• Exercise data:
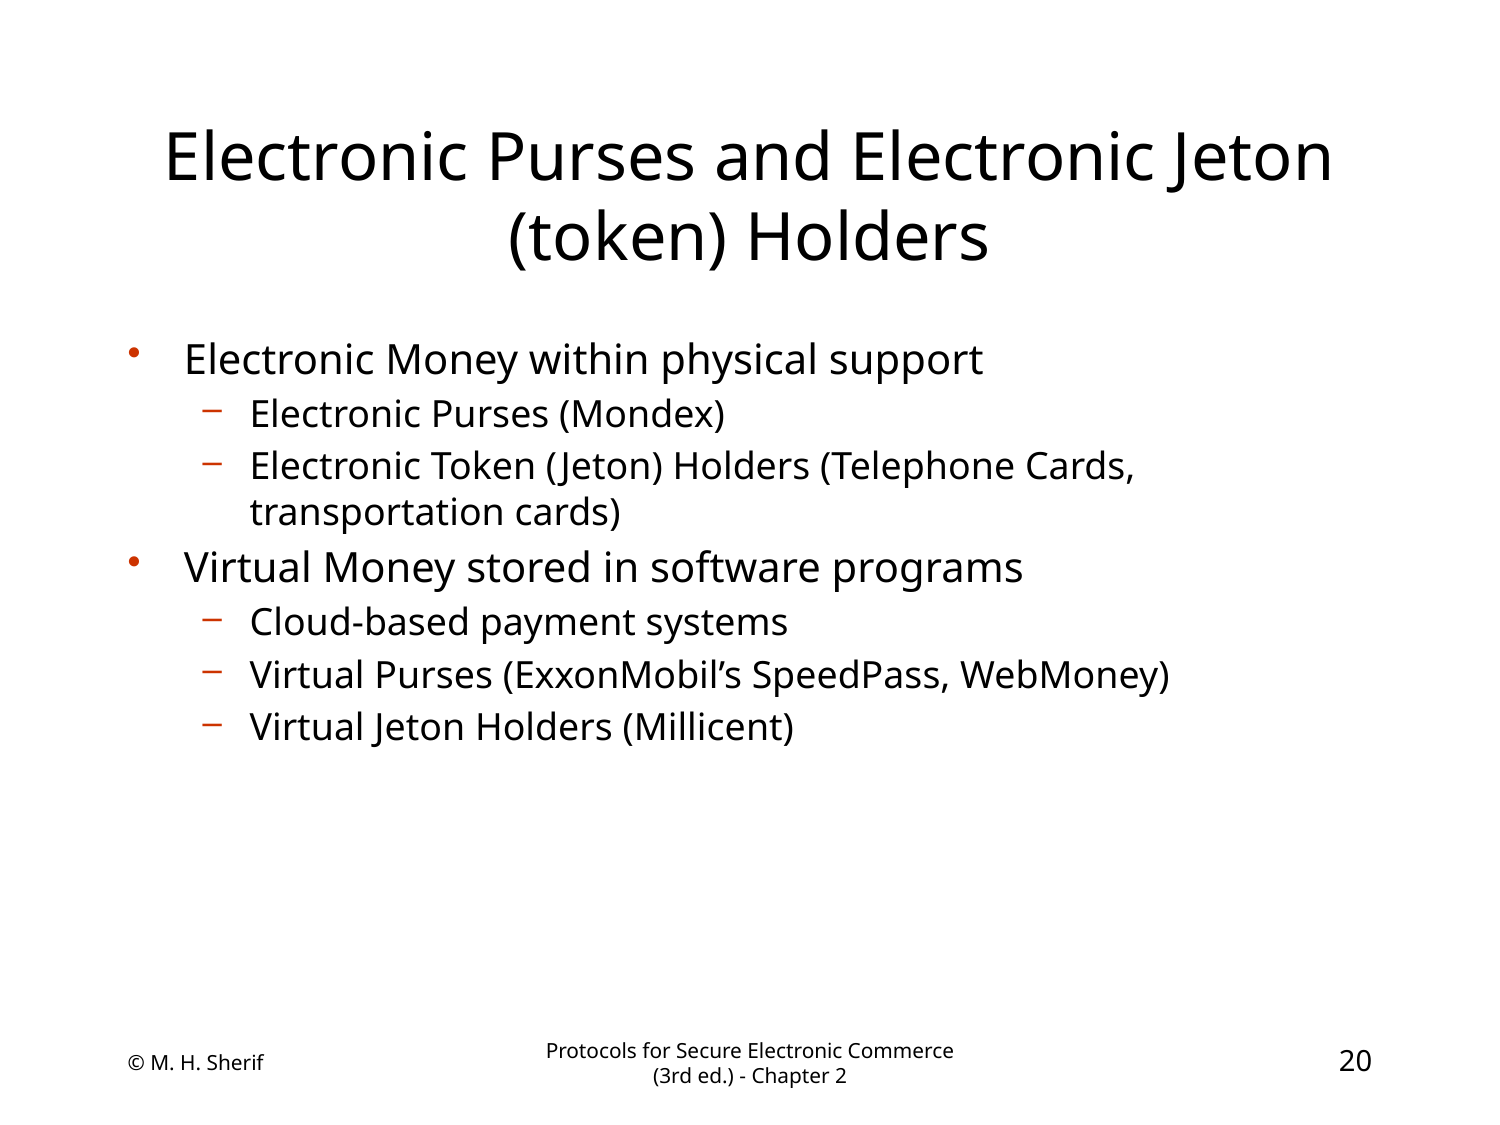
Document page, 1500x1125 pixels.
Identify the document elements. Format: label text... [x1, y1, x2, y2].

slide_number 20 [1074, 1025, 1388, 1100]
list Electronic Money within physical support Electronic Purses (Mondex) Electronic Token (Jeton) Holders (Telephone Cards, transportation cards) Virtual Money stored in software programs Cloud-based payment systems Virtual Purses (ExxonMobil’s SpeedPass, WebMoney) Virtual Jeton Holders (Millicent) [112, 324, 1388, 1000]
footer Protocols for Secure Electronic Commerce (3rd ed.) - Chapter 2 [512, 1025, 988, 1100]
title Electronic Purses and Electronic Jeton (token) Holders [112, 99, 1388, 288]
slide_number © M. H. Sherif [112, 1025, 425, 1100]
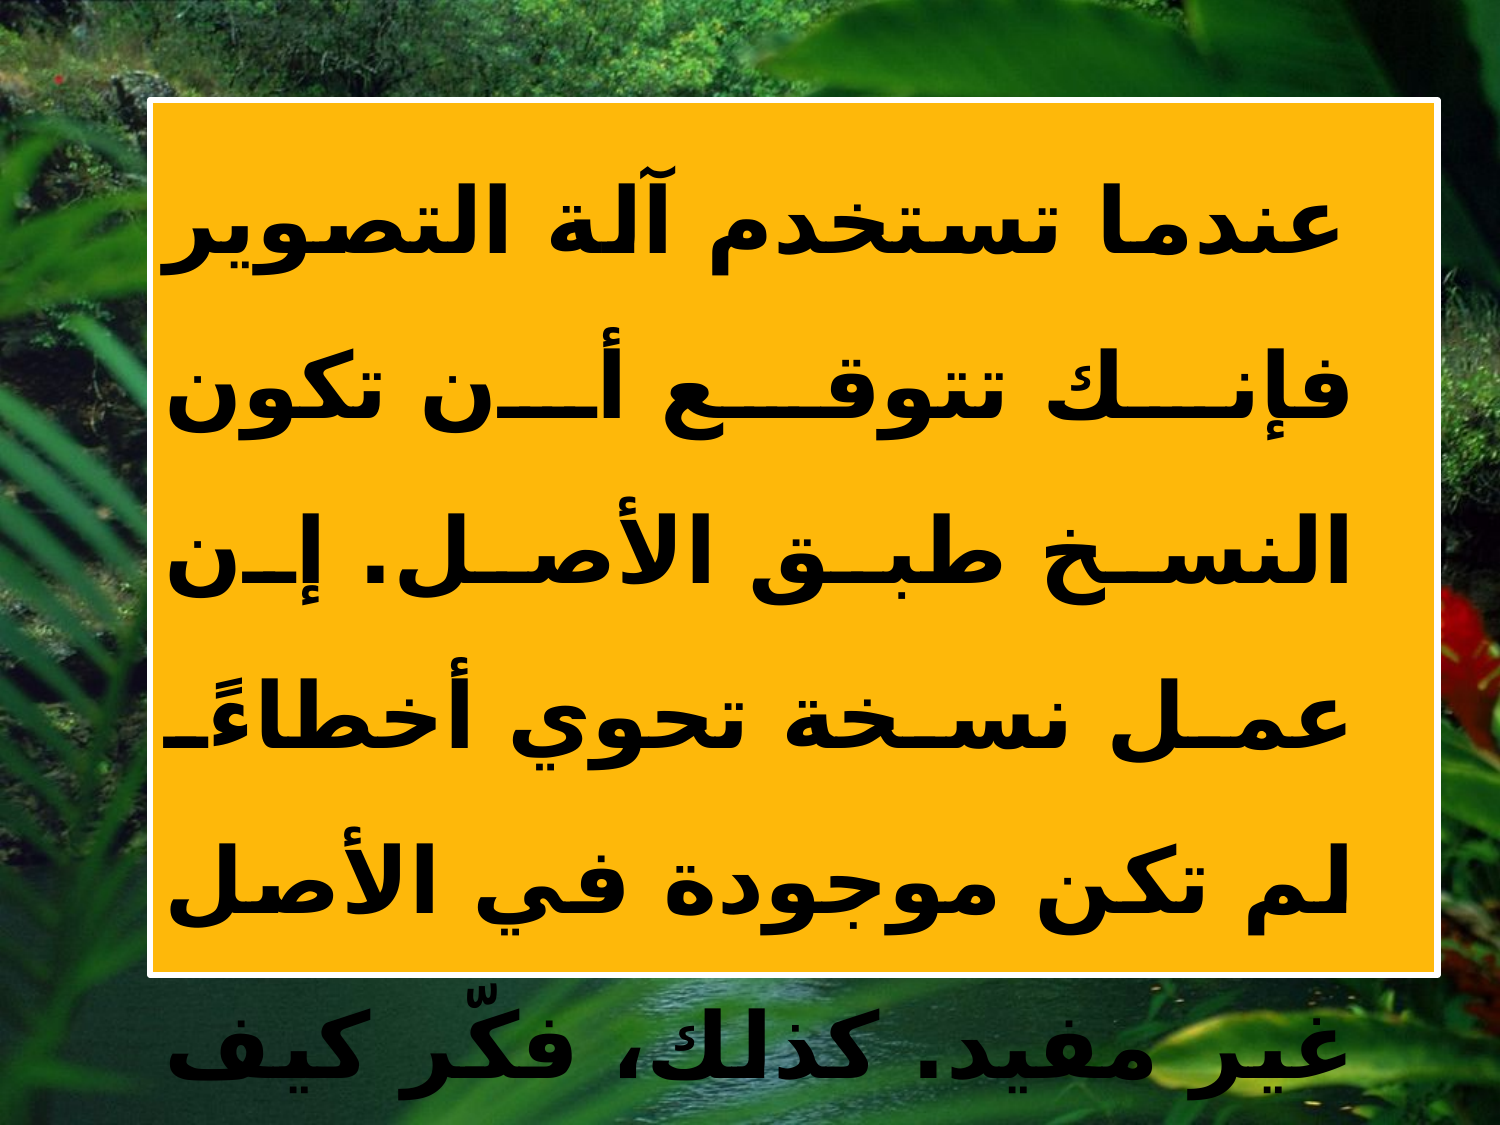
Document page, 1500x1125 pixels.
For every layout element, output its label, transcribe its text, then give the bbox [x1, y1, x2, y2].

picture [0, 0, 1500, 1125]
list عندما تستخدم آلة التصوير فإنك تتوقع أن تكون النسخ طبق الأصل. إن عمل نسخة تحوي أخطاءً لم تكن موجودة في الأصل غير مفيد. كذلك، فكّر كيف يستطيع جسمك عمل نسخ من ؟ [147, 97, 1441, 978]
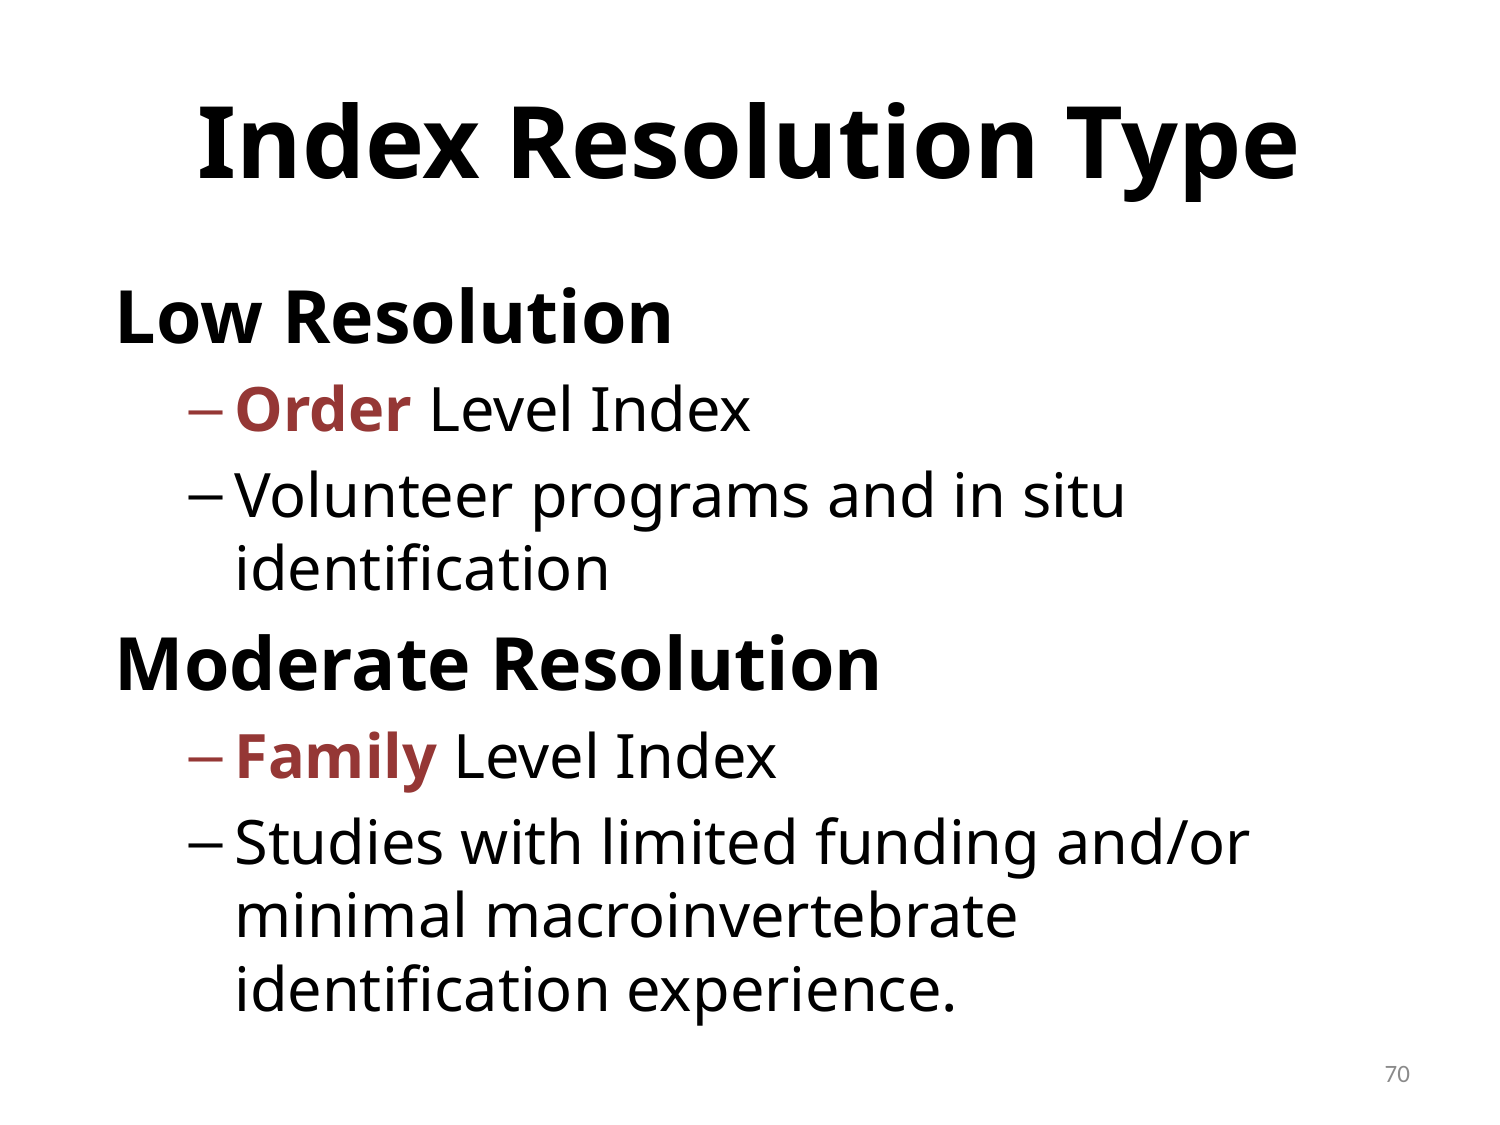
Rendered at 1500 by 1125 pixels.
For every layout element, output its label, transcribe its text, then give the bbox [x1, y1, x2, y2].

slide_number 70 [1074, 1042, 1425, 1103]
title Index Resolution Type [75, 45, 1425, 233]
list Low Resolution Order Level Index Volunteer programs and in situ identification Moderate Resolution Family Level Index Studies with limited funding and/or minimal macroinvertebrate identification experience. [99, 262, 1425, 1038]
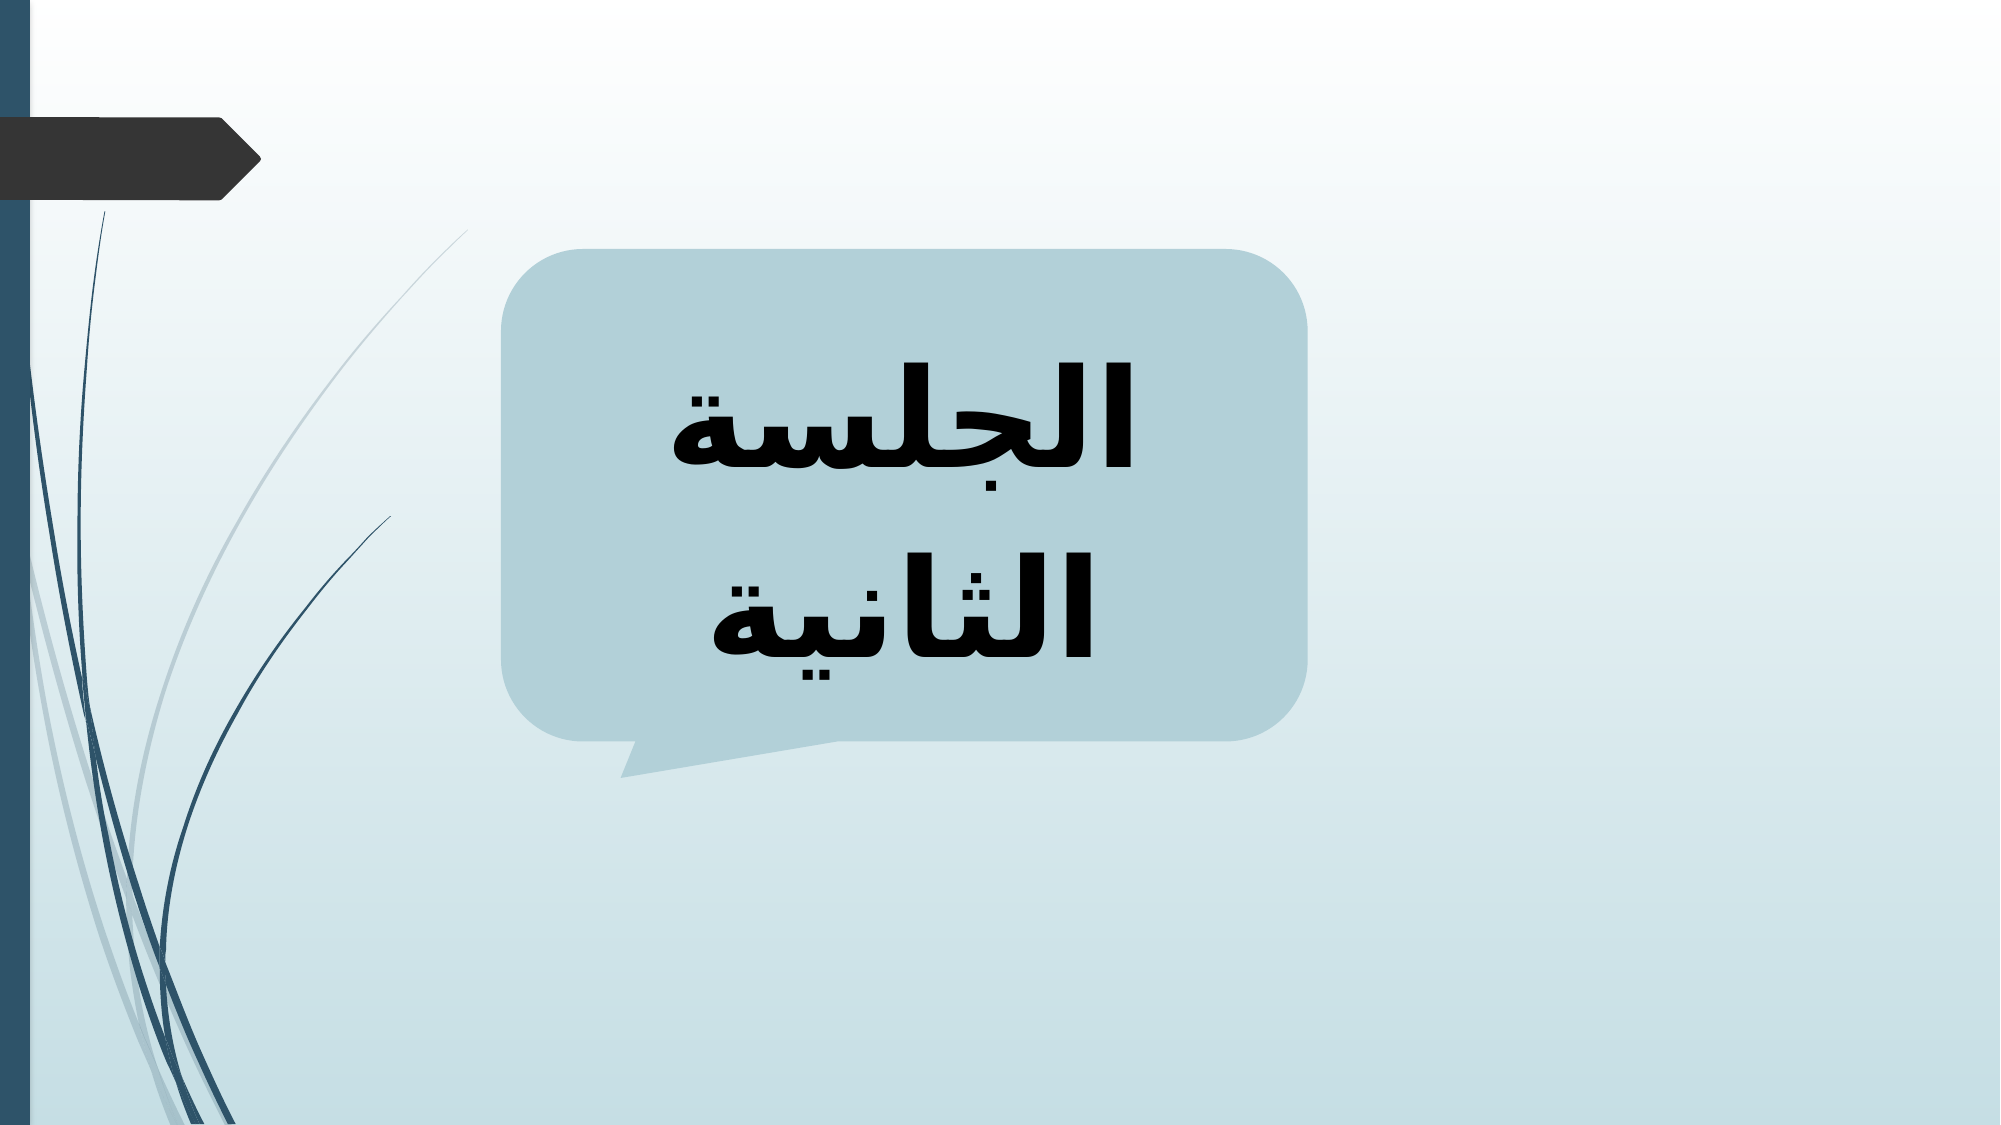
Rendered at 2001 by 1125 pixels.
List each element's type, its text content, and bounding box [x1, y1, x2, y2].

• Job item:
Your reply is the full set of entries reproduced exactly, with images omitted.

• Problem solution:
Document page, 1500x1125 pixels.
Identify the document elements. Format: label text... [x1, y1, x2, y2].

slide_number 20 [1074, 1025, 1388, 1100]
list Electronic Money within physical support Electronic Purses (Mondex) Electronic Token (Jeton) Holders (Telephone Cards, transportation cards) Virtual Money stored in software programs Cloud-based payment systems Virtual Purses (ExxonMobil’s SpeedPass, WebMoney) Virtual Jeton Holders (Millicent) [112, 324, 1388, 1000]
footer Protocols for Secure Electronic Commerce (3rd ed.) - Chapter 2 [512, 1025, 988, 1100]
title Electronic Purses and Electronic Jeton (token) Holders [112, 99, 1388, 288]
slide_number © M. H. Sherif [112, 1025, 425, 1100]
Document page, 1500x1125 pixels.
For every layout element, output its label, transcribe its text, then give the bbox [x1, y1, x2, y2].

picture [0, 0, 1500, 1125]
list عندما تستخدم آلة التصوير فإنك تتوقع أن تكون النسخ طبق الأصل. إن عمل نسخة تحوي أخطاءً لم تكن موجودة في الأصل غير مفيد. كذلك، فكّر كيف يستطيع جسمك عمل نسخ من ؟ [147, 97, 1441, 978]
Rendered at 1500 by 1125 pixels.
For every layout element, output its label, transcribe its text, then give the bbox [x1, y1, x2, y2].

slide_number 70 [1074, 1042, 1425, 1103]
title Index Resolution Type [75, 45, 1425, 233]
list Low Resolution Order Level Index Volunteer programs and in situ identification Moderate Resolution Family Level Index Studies with limited funding and/or minimal macroinvertebrate identification experience. [99, 262, 1425, 1038]
Rendered at 2001 by 1125 pixels.
List each element's type, its text content, and bounding box [x1, y1, x2, y2].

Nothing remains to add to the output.